SOURCE DOCUMENT START
Step 1: Centre and axial fields.
A circular coil gives $B_c = \dfrac{\mu_0 I}{2r}$ at its centre and $B_a = \dfrac{\mu_0 I r^2}{2(r^2+x^2)^{3/2}}$ at axial distance $x$.
Step 2: Take the ratio.
Dividing the axial field by the centre field cancels $\mu_0 I$: \[ \frac{B_a}{B_c} = \frac{r^3}{(r^2+x^2)^{3/2}}. \]
Step 3: Substitute $x = \sqrt{3}\,r$.
Then $r^2 + x^2 = r^2 + 3r^2 = 4r^2$.
Step 4: Plug into the ratio.
\[ \frac{B_a}{B_c} = \frac{r^3}{(4r^2)^{3/2}}. \]
Step 5: Simplify the denominator.
$(4r^2)^{3/2} = 4^{3/2}\,r^{3} = 8r^3$, so $\dfrac{B_a}{B_c} = \dfrac{r^3}{8r^3} = \dfrac{1}{8}$.
Step 6: Use $B_c = 1\,\text{T}$.
$B_a = \dfrac{1}{8}\times 1 = \dfrac{1}{8}\,\text{T}$.
\[ \boxed{\dfrac{1}{8}\ \text{T}} \]
SOURCE DOCUMENT END
DATA SHOWN START
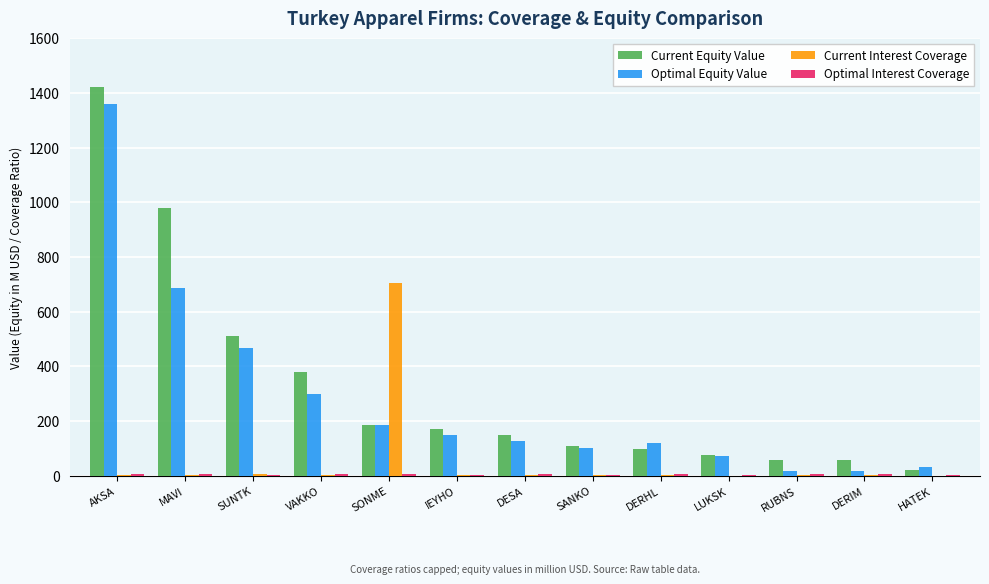

At which category is the sum across all series the highest?

AKSA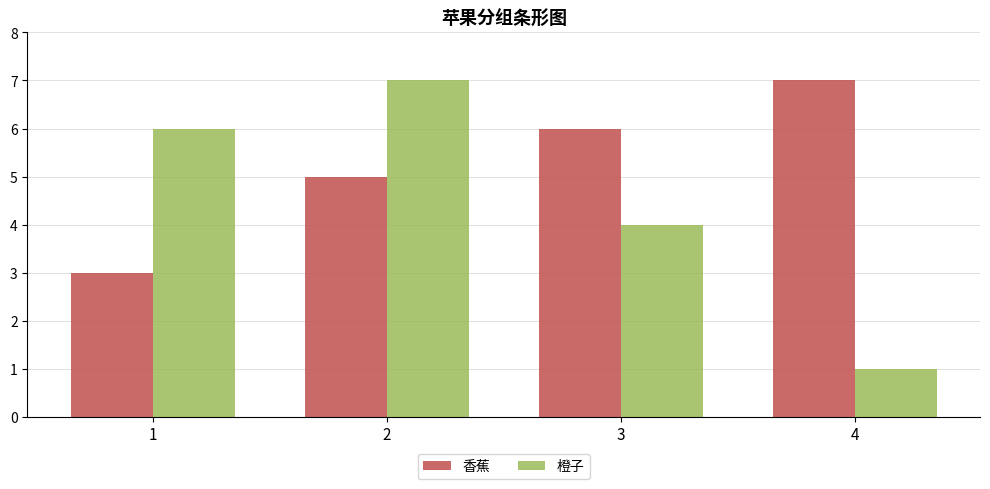

Is it true that 香蕉 equals 5 at 2?

True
DATA SHOWN END
**DIRECTIONS:**
Summarize the coil field derivation in two sentences. The lines come from a different source than the text.

**SOLUTION BELOW:**
Dividing the axial field of a circular coil by its center field gives the ratio r³/(r² + x²)^(3/2). Substituting x = √3·r turns the denominator into (4r²)^(3/2) = 8r³, so the ratio is 1/8 and, with a center field of 1 T, the axial field is 1/8 T.